Wednesday, January 27, 2010

Memória das minhas putas tristes, por Gabriel Garcia Márquez


No dia, ou melhor, na véspera do seu nonagésimo aniversário, um jornalista decide oferecer-se uma prenda sui generis; decide oferecer-se uma virgem. Para tal liga à sua patroa de eleição e pede-lha para essa mesma noite. Por entre peripécias a alcoviteira lá consegue forrar-lhe a alcova, mas chegada a hora ele não consegue aproveitar a sua prenda.

Poderia acabar aqui, ainda antes de começar, mas não é assim que se passa. Antes de mais porque o jornalista não tem uma idade qualquer! Noventa anos é uma idade que impõe respeito e só mesmo na primeira metade do século XX um indivíduo de tal idade poderia aspirar a ainda não ter sido posto no lixo que se reserva aos que nos lembram as nossas limitações.

A questão que GGM levanta nesta obra, muito mais do que o amor aos noventa, é essencialmente a visão da terceira idade e a visão que a terceira idade tem. Apesar de se passar na primeira metade do século XX, a verdade é que, se pararmos para pensar, hoje a situação é ainda mais acentuada...

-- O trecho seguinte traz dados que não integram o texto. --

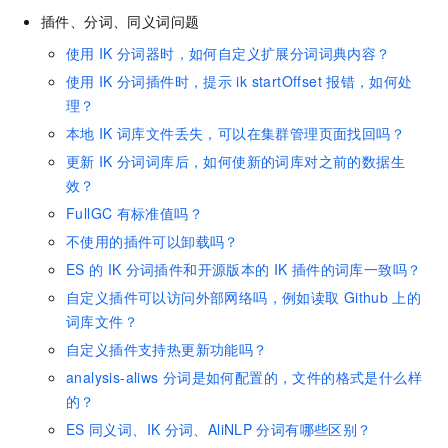
插件、分词、同义词问题
使用
IK
分词器时，如何自定义扩展分词词典内容？
使用
IK
分词插件时，提示
ik startOffset
报错，如何处
理？
本地
IK
词库文件丢失，可以在集群管理页面找回吗？
更新
IK
分词词库后，如何使新的词库对之前的数据生
效？
FullGC
有标准值吗？
不使用的插件可以卸载吗？
ES
的
IK
分词插件和开源版本的
IK
插件的词库一致吗？
自定义插件可以访问外部网络吗，例如读取
Github
上的
词库文件？
自定义插件支持热更新功能吗？
analysis-aliws
分词是如何配置的，文件的格式是什么样
的？
ES
同义词、IK
分词、AliNLP
分词有哪些区别？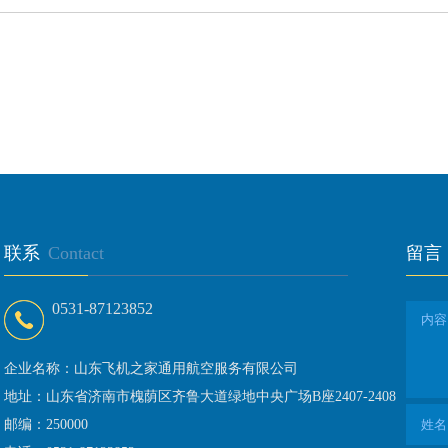
联系
Contact
留言
0531-87123852
企业名称：山东飞机之家通用航空服务有限公司
地址：山东省济南市槐荫区齐鲁大道绿地中央广场B座2407-2408
邮编：250000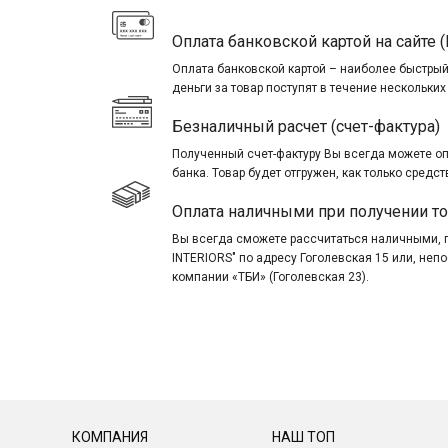
Оплата банковской картой на сайте (
Оплата банковской картой – наиболее быстрый
деньги за товар поступят в течение нескольких
Безналичный расчет (счет-фактура)
Полученный счет-фактуру Вы всегда можете о
банка. Товар будет отгружен, как только средст
Оплата наличными при получении т
Вы всегда сможете рассчитаться наличными, 
INTERIORS" по адресу Гоголевская 15 или, не
компании «ТБИ» (Гоголевская 23).
КОМПАНИЯ
НАШ ТОП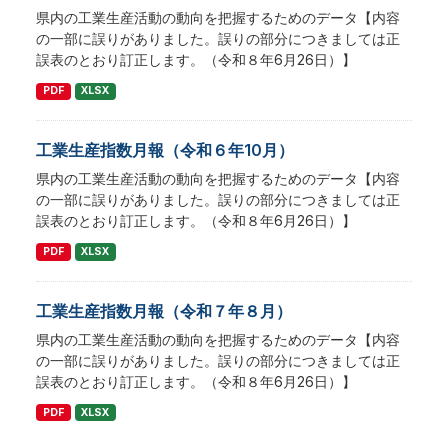
県内の工業生産活動の動向を把握するためのデータ【内容
の一部に誤りがありました。誤りの部分につきましては正
誤表のとおり訂正します。（令和８年6月26日）】
PDF
XLSX
工業生産指数月報（令和６年10月）
県内の工業生産活動の動向を把握するためのデータ【内容
の一部に誤りがありました。誤りの部分につきましては正
誤表のとおり訂正します。（令和８年6月26日）】
PDF
XLSX
工業生産指数月報（令和７年８月）
県内の工業生産活動の動向を把握するためのデータ【内容
の一部に誤りがありました。誤りの部分につきましては正
誤表のとおり訂正します。（令和８年6月26日）】
PDF
XLSX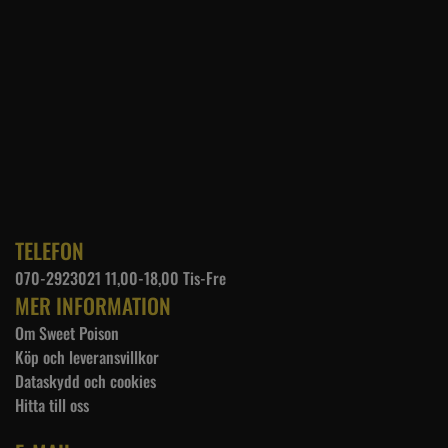
TELEFON
070-2923021 11,00-18,00 Tis-Fre
MER INFORMATION
Om Sweet Poison
Köp och leveransvillkor
Dataskydd och cookies
Hitta till oss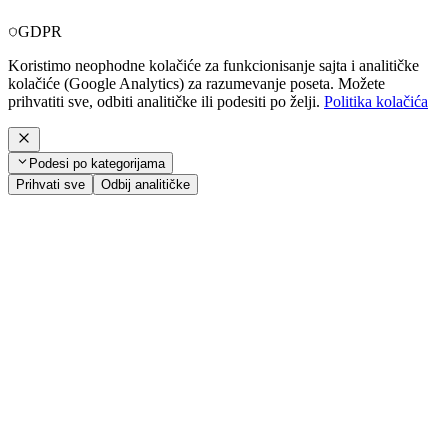
GDPR
Koristimo neophodne kolačiće za funkcionisanje sajta i analitičke
kolačiće (Google Analytics) za razumevanje poseta. Možete
prihvatiti sve, odbiti analitičke ili podesiti po želji.
Politika kolačića
Podesi po kategorijama
Prihvati sve
Odbij analitičke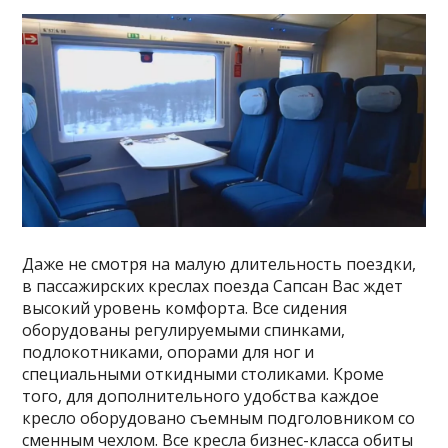
Даже не смотря на малую длительность поездки,
в пассажирских креслах поезда Сапсан Вас ждет
высокий уровень комфорта. Все сидения
оборудованы регулируемыми спинками,
подлокотниками, опорами для ног и
специальными откидными столиками. Кроме
того, для дополнительного удобства каждое
кресло оборудовано съемным подголовником со
сменным чехлом. Все кресла бизнес-класса обиты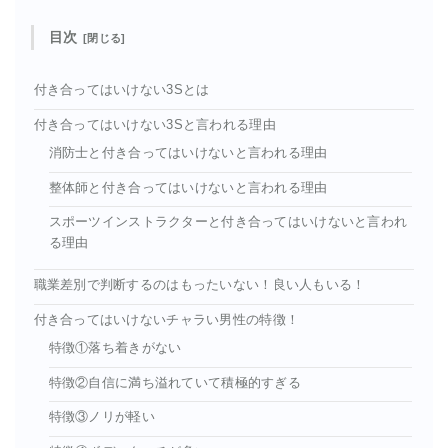
目次
付き合ってはいけない3Sとは
付き合ってはいけない3Sと言われる理由
消防士と付き合ってはいけないと言われる理由
整体師と付き合ってはいけないと言われる理由
スポーツインストラクターと付き合ってはいけないと言われ
る理由
職業差別で判断するのはもったいない！良い人もいる！
付き合ってはいけないチャラい男性の特徴！
特徴①落ち着きがない
特徴②自信に満ち溢れていて積極的すぎる
特徴③ノリが軽い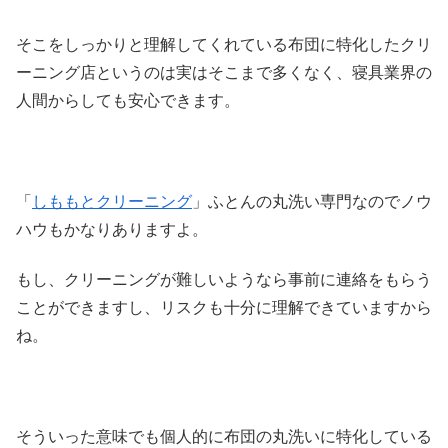
そこをしっかりと理解してくれている布団に特化したクリ
ーニング店というのは実はそこまで多くなく、寝具業界の
人間からしても安心できます。
「
しももとクリーニング
」ふとんの丸洗い専門なのでノウ
ハウもかなりありますよ。
もし、クリーニングが難しいようなら事前に連絡をもらう
ことができますし、リスクも十分に理解できていますから
ね。
そういった意味でも個人的に布団の丸洗いに特化している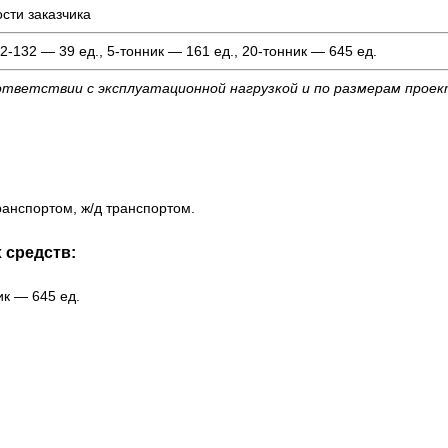
сти заказчика
2-132 — 39 ед., 5-тонник — 161 ед., 20-тонник — 645 ед.
ответствии с эксплуатационной нагрузкой и по размерам прое
анспортом, ж/д транспортом.
 средств:
ик — 645 ед.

A questão, essa questão que se lê nas entrelinhas, é a questão de até que ponto vamos mudando com idade. Até que ponto é que a idade nos inutiliza, nos consome e nos relega para um papel de espectadores da nossa própria vida.

Pela pessoa do nonagenário somos conduzidos a um mundo de quem sabe mais, porque viveu mais; alguém que aprendeu a viver com as suas limitações; alguém para quem "cada hora é um ano" e que aos olhos de todos está preparado para morrer, desaparecer, sem desejos, sem vontades, mas alguém que na idade arranja vontade de desflorar uma virgem adolescente e que apesar da sua sabedoria não consegue evitar enlevar-se por uma louca paixão, só ao alcance da imaturidade e inexperiência dos jovens!

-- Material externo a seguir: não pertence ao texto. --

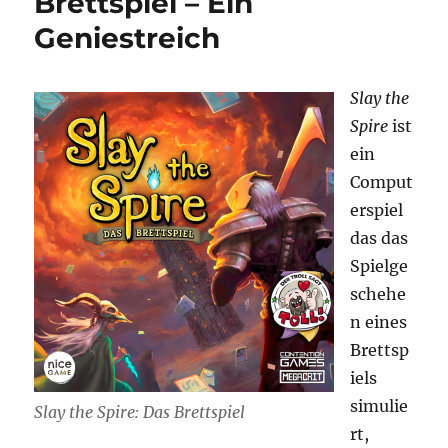
Brettspiel – Ein
Geniestreich
Slay the
Spire
ist
ein
Comput
erspiel
das das
Spielge
schehe
n eines
Brettsp
iels
simulie
Slay the Spire: Das Brettspiel
rt,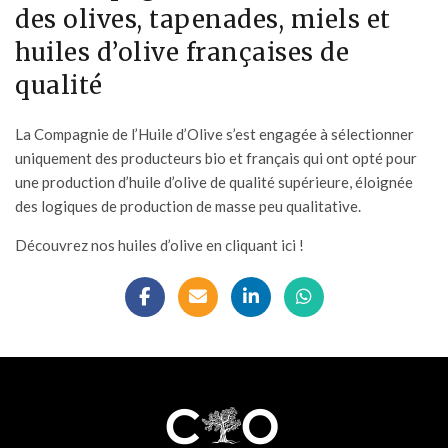
des olives, tapenades, miels et
huiles d’olive françaises de
qualité
La Compagnie de l’Huile d’Olive
s’est engagée à sélectionner
uniquement des producteurs bio et français qui ont opté pour
une production d’huile d’olive de qualité supérieure, éloignée
des logiques de production de masse peu qualitative.
Découvrez nos huiles d’olive en cliquant ici !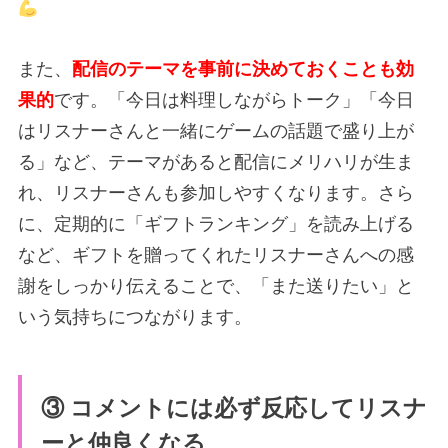
また、
配信のテーマを事前に決めておくことも効
果的
です。「今日は料理しながらトーク」「今日
はリスナーさんと一緒にゲームの話題で盛り上が
る」など、テーマがあると配信にメリハリが生ま
れ、リスナーさんも参加しやすくなります。さら
に、定期的に「ギフトランキング」を読み上げる
など、ギフトを贈ってくれたリスナーさんへの感
謝をしっかり伝えることで、「また送りたい」と
いう気持ちにつながります。
③ コメントには必ず反応してリスナ
ーと仲良くなる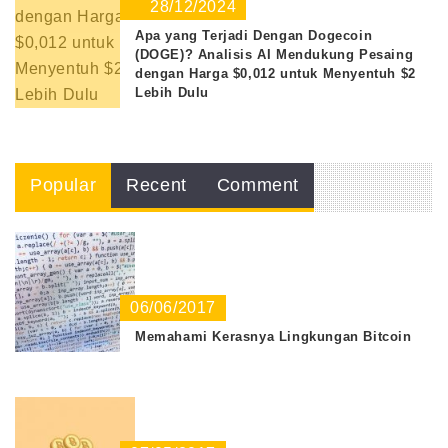
28/12/2024
Apa yang Terjadi Dengan Dogecoin
(DOGE)? Analisis AI Mendukung Pesaing
dengan Harga $0,012 untuk Menyentuh $2
Lebih Dulu
Popular
Recent
Comment
06/06/2017
Memahami Kerasnya Lingkungan Bitcoin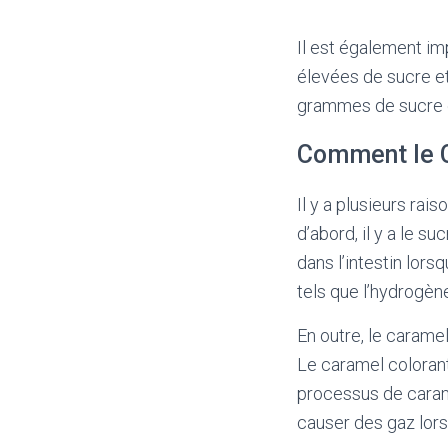
Il est également im
élevées de sucre et
grammes de sucre e
Comment le C
Il y a plusieurs rai
d’abord, il y a le s
dans l’intestin lor
tels que l’hydrogène
En outre, le caram
Le caramel colorant 
processus de carame
causer des gaz lorsq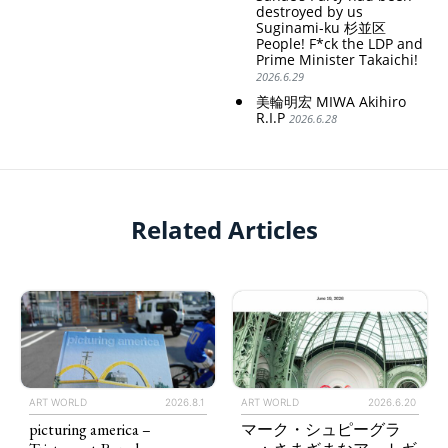
destroyed by us
Suginami-ku 杉並区
People! F*ck the LDP and
Prime Minister Takaichi!
2026.6.29
美輪明宏 MIWA Akihiro
R.I.P
2026.6.28
Related Articles
ART WORLD
2026.8.1
ART WORLD
2026.6.20
picturing america –
マーク・シュピーグラ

Pois tal é a visão que temos da velhice! Paremos e olhemos para os velhos, grita-nos GGM com esta Memória. São cada vez menos, apesar da população envelhecida; olhemos para eles e vejamos nas suas rugas o destino de todos. Qual o mal das rugas e dos cabelos brancos para serem ferozmente combatidos e escondidos? A verdade, a imutável e inultrapassável, é que passados os casamentos e baptizados, virão os funerais e pelo menos um ficará para os ver, apesar das rugas, dos cabelos brancos, das dores nas articulações...

A obra de GGM é um lembrete do que nos aguarda na velhice, mas também um hino de amor à e na mesma. Um lembrete que a verdadeira velhice acontece dentro de nós quando nos deixamos suplantar pelo tempo e perdemos a capacidade de nos apaixonarmos pelo mundo em que vivemos e no qual todos os dias surgem adolescentes para desflorar. Outrora os velhos não eram velhos, eram sábios!